Huda menyebutkan dua faktor utama yang menyebabkan kenaikan tersebut, yaitu tidak optimalnya alokasi anggaran pendidikan kampus negeri dan penetapan status Perguruan Tinggi Negeri Berbadan Hukum (PTN-BH).
“Dari pengamatan dan laporan yang kami terima, ada beragam penyebab kenaikan UKT,” kata Huda dikutip pada Sabtu (18/5/2024).
Ia menjelaskan bahwa dua faktor inilah yang membuat rektorat di beberapa kampus menaikkan UKT secara signifikan untuk memenuhi kebutuhan operasional.
“Dua faktor ini yang membuat rektorat di masing-masing kampus sedikit ugal-ugalan menaikkan UKT dengan dalih untuk memenuhi kebutuhan operasional,” ujarnya.
Huda menjelaskan bahwa kenaikan UKT ini sangat drastis dan dilakukan di tengah proses belajar mahasiswa. Hal ini, menurutnya, menunjukkan kebijakan yang kurang bijak.
“Kenaikannya cukup drastis, bahkan di Unsoed kenaikan UKT untuk mahasiswa baru mencapai 350%. Meskipun kabarnya kenaikan itu sudah direvisi, tetap saja hal ini dilakukan di tengah proses kegiatan belajar mahasiswa,” tegas Huda.
Ia juga menyebut bahwa situasi ini telah diprotes oleh Menko PMK, Prof. Muhadjir Effendi.
Huda menyatakan bahwa saat ini belum ada informasi mengenai potensi pengalihan anggaran pendidikan untuk program atau kegiatan lain oleh pemerintah.
Namun, ia menegaskan bahwa distribusi anggaran pendidikan yang mencapai Rp 665 triliun perlu diperbaiki.
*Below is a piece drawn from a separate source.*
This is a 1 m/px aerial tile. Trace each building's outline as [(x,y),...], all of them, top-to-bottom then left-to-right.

“Hanya saja, pola distribusi anggaran pendidikan dari APBN sebesar Rp 665 triliun memang butuh perbaikan. Anggaran ini terbagi dalam tiga jenis belanja, yakni Belanja Pemerintah Pusat (BPP) untuk Kemendikbud Ristek, Kemenag, dan kementerian/lembaga lain; Transfer ke Daerah dan Dana Desa (TKDD); serta Pembiayaan Anggaran,” jelasnya.
Huda menyoroti bahwa alokasi terbesar dari anggaran pendidikan adalah untuk TKDD, dan anggaran tersebut seharusnya digunakan untuk fungsi pendidikan.
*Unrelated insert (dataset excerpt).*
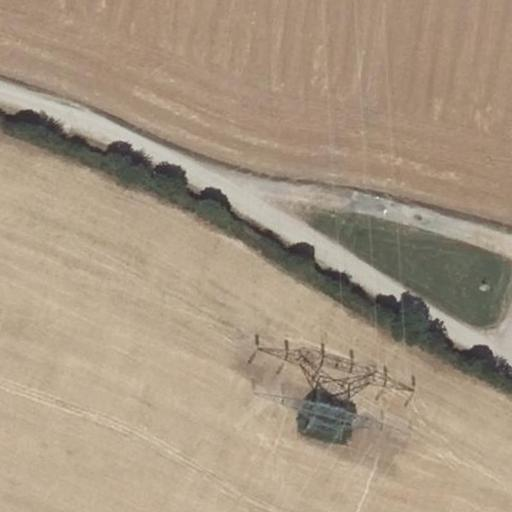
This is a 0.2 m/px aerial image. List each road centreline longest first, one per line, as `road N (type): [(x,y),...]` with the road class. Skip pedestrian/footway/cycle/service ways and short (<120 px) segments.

Namun, perlu ditelusuri lebih lanjut apakah anggaran TKDD benar-benar digunakan oleh kepala daerah untuk fungsi pendidikan.
“Dari tiga komponen belanja tersebut, alokasi terbesar adalah untuk TKDD. Ini memang diperbolehkan oleh Undang-Undang, tetapi anggaran untuk transfer ke daerah dan dana desa harusnya digunakan untuk fungsi pendidikan. Di sinilah masalahnya, kita perlu telusuri lebih jauh apakah anggaran TKDD ini benar-benar digunakan oleh masing-masing kepala daerah untuk fungsi pendidikan,” sambungnya.
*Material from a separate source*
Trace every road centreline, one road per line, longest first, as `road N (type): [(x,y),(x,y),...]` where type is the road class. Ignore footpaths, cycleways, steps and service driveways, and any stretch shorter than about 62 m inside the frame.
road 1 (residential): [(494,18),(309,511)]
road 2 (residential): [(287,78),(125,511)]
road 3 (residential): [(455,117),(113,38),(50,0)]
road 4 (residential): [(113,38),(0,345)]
Komisi X DPR Bentuk Panja untuk Telusuri Kenaikan UKT
Sebagai langkah tindak lanjut, Komisi X DPR akan membentuk panitia kerja (panja) terkait biaya pendidikan. Panja ini direncanakan akan bekerja selama 3-4 bulan untuk memeriksa komponen-komponen yang menyebabkan kenaikan UKT.
“Ini menurut kami tidak wajar, sehingga perlu ada peninjauan bersama. Kami berencana memanggil Kemendikbud dan DPR juga langsung membentuk panja biaya pendidikan,” kata Wakil Ketua Komisi X DPR, Dede Yusuf, kepada wartawan di gedung MPR/DPR/DPD RI, Senayan, Jakarta, Kamis (16/5).
Dede menjelaskan bahwa langkah terdekat adalah mendorong revisi Permendikbud Nomor 2 Tahun 2024. Ia juga mengusulkan agar alokasi anggaran pendidikan sebesar 20% dikelola oleh Kementerian Pendidikan dengan porsi yang lebih besar.
“Kita akan mendorong mungkin tidak di pemerintahan sekarang tapi di pemerintahan nanti agar alokasi anggaran pendidikan 20% paling tidak dikelola Kementerian Pendidikan itu 50%-nya sekitar Rp 300 triliun,” pungkasnya.